Pegasus Enhancement Proposal (PEP)
PEP #: 314
Title: SQLite Repository
Status: Approved
Version History:
Version | Date | Author | Change Description |
---|---|---|---|
1.0 | 4 February 2008 | Bart Whiteley | Initial submittal/placeholder |
2.0 | 17 September 2008 | Roger Kumpf | Reworked for Pegasus 2.9. Use SQLite as a database engine. |
2.1 | 22 October 2008 | Roger Kumpf | Include specific SQL schema. Address review comments. |
2.2 | 24 October 2008 | Roger Kumpf | Correct the ClassTable key definition. Detail the derivation of database file names. Add discussion items. |
2.3 | 28 October 2008 | Roger Kumpf | Introduce a SQLITE_HOME build variable. Do not commit SQLite source
code to the OpenPegasus source repository. Approved version (Ballot 159). |
Abstract: An alternate repository implementation using the SQLite database engine is introduced to improve reliability.
The Pegasus CIMRepository implementation persists its data on disk using many files. Some of the files are related, such that their contents must stay in sync. For example, the storage of instances of a particular class uses an index file and an instances file. Association data is stored in yet another file. Transaction semantics exist for the purpose of keeping an index file in sync with its instances file, but they are known to fail in some cases. No logic exists to keep the association data in sync with the class and instance data. If the file contents get out of sync, the repository becomes corrupt and unusable, with no straightforward remedy.

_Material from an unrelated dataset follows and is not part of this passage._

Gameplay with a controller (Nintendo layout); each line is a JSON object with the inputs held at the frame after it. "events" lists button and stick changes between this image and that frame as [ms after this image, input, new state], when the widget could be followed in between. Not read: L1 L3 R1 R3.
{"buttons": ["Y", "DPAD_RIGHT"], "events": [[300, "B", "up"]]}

Completing the transaction semantics to be robust in all cases would be a significant undertaking, made even more complicated by the need for backward compatibility with the existing file layout and transaction algorithm. The proposed solution is to use an existing database engine to leverage proven transaction reliability rather than attempting to solve the problem with the existing persistent store.
A new persistent store type is added to the repository as an option, based on the SQLite database engine. SQLite is chosen for its transactional capabilities, track record of quality, serverless operation, lack of need for setup or configuration, and friendly license. In fact, SQLite has no license because the source is in the public domain.
With Bug 7902, a PEGASUS_REPOSITORY_STORE_COMPLETE_CLASSES build option was introduced. When set to false (the default), only local elements are included in the class definitions that are stored on disk. This option is important because it also removes the restriction on modification of non-leaf classes. It also reduces the repository footprint, often by over 50%. Performance may be impacted by the need to retrieve and propagate elements from superclasses when loading a class definition, but this may be mitigated somewhat by caching. Regardless of this build setting, a repository of either type continues to operate correctly with the CIMRepository implementation.
The SQLite repository implementation only stores local class definitions. That is, the PEGASUS_REPOSITORY_STORE_COMPLETE_CLASSES build option may not be set to true in this case.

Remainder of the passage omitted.